Friday, October 20, 2006

$28.26 or 2826?

So, I went to my local H.E.B. tonight to pick up a few things (including some sparkly mega-long fake eyelashes, a box of Cheerios, and some sewing needles). And the cashier says to me, “$28.26.”

But what I hear is, “2826.”

Not the same thing.

The difference is about ten years and five or six hundred tabs of X ago.

Instantly, I am back in Houston at Club 2826 (now defunct, of course.
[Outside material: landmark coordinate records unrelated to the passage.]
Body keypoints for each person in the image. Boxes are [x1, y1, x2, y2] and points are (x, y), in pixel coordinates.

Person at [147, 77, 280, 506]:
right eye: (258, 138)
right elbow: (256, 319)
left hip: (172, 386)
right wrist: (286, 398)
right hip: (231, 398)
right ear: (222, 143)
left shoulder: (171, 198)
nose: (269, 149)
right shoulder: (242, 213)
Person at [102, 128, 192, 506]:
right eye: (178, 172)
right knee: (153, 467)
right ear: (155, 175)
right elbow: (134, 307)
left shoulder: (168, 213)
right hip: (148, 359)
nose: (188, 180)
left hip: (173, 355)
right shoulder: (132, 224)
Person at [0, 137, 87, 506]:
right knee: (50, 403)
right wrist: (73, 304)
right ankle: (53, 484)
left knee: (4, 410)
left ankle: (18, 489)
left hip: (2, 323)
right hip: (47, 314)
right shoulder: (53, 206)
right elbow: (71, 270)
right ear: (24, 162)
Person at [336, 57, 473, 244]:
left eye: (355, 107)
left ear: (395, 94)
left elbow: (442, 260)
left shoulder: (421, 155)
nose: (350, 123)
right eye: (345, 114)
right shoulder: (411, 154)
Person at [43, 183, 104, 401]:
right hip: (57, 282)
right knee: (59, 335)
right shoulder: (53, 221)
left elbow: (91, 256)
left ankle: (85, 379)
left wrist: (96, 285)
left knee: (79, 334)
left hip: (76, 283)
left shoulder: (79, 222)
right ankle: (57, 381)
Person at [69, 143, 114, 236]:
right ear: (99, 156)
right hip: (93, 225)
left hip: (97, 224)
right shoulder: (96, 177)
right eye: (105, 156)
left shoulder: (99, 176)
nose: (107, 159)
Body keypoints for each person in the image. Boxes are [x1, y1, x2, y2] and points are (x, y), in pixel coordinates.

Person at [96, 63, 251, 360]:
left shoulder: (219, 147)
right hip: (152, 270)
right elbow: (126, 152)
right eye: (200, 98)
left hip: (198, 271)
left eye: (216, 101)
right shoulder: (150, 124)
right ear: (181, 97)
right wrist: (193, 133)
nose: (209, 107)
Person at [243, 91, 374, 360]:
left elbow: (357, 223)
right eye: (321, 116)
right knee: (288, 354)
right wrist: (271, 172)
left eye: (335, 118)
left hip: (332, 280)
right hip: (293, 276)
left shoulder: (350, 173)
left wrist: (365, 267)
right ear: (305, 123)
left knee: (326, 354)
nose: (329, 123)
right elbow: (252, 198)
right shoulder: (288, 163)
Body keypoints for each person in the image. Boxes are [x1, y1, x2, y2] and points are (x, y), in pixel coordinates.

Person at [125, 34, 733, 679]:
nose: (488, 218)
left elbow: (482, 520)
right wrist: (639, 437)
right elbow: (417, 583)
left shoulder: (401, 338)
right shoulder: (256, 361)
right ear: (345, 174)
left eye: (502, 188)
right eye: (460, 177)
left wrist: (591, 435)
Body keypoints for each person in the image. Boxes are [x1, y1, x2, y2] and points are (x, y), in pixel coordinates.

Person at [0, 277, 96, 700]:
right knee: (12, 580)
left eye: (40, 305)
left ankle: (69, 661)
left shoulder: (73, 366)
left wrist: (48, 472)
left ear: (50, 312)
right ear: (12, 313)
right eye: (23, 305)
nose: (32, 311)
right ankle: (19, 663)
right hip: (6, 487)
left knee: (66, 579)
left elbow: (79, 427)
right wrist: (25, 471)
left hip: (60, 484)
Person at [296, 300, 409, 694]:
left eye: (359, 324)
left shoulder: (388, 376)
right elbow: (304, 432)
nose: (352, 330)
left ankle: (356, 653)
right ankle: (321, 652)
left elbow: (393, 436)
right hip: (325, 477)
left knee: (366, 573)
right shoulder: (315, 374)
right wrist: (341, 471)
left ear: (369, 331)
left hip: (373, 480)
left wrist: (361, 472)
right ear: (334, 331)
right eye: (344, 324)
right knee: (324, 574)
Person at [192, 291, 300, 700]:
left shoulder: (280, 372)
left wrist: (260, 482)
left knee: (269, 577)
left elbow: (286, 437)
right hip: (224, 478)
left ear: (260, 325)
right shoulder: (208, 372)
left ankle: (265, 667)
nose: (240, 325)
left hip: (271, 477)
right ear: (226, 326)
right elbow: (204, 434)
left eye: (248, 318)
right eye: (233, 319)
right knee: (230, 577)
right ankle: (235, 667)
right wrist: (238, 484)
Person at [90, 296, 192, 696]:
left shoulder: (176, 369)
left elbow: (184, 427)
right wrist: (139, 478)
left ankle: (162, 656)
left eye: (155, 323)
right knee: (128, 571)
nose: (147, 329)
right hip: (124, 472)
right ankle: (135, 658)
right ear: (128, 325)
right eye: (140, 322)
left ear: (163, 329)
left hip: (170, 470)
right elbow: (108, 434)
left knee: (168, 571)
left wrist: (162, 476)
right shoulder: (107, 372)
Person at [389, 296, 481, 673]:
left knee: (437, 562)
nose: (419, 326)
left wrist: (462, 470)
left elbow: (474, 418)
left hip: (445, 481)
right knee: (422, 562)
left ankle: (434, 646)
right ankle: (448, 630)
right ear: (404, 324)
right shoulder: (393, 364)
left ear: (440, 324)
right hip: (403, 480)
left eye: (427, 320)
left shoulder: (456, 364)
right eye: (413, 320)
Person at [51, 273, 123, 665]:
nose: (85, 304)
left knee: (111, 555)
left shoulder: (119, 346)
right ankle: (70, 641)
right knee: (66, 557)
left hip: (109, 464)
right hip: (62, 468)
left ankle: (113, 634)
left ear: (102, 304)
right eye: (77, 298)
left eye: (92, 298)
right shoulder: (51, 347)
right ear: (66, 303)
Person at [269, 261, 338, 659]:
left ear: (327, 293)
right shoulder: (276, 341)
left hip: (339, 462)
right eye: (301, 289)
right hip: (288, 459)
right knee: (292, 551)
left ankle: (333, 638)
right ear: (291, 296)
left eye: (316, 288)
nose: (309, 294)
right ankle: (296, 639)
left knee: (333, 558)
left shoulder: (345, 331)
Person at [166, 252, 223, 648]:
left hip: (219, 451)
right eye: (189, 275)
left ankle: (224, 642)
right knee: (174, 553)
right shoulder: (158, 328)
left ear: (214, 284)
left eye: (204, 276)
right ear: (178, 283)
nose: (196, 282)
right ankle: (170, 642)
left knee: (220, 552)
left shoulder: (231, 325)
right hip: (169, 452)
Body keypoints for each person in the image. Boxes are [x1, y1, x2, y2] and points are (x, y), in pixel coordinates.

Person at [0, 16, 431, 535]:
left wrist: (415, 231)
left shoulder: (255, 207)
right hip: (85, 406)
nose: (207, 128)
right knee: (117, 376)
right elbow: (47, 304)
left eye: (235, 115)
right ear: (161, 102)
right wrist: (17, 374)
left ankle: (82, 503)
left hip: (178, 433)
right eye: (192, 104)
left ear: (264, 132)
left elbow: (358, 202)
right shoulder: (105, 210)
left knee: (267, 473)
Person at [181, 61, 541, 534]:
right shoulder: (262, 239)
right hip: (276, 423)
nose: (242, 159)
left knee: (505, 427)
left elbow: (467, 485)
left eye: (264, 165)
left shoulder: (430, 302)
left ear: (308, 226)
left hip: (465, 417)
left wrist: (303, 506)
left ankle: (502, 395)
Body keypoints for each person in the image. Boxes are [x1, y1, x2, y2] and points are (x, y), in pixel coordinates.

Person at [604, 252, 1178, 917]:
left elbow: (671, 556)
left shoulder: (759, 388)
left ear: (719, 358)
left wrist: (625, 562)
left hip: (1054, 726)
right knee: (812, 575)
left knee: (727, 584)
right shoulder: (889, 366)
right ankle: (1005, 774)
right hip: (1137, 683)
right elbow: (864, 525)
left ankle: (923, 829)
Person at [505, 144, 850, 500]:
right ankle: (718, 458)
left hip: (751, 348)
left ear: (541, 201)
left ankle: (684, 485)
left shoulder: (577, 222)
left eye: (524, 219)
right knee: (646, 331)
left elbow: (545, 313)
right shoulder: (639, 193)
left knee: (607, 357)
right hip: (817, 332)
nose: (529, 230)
The only web reference I could find was in this DJ’s Myspace bio).

Pounding music pulsating, surging, reverberating through my body - packed ass to sweaty back with beautiful people grinding to the beats in a sea of Tanorexics and Glamazons, Strippers and Drug Dealers - strobe lights (or is it the drugs?) making everyone appear to be moving in flashes of freeze-frame photography – tracers of lights: blues, reds, whites, streaking through the smoky, thick atmosphere illuminating the faces of people so hyped up on GHB, cocaine, and Ecstasy that their eyes look like they may actually pop out of their heads, their tongues might succeed in wiping their lips right off of their faces, their shivery 98-pound frames might collapse into convulsions.

And there I am so hopped up myself that I can barely breathe – my eyes rolling back in my head – my barely-clad body broken out in tiny gooseflesh, shivering and sweating at the same time, oxygen eludes me, my boyfriend props me up like some limp, beautiful doll, while my head lolls to one side and my mouth gapes, stupefied.

Standing in the HEB, my stomach started to churn. I was sick. I needed to take a shit. Bad.

I paid the cashier and went home to my Real Friday night: curled up with my dog and reading.

I’m thankful to be alive and at home on a Friday night with my dog.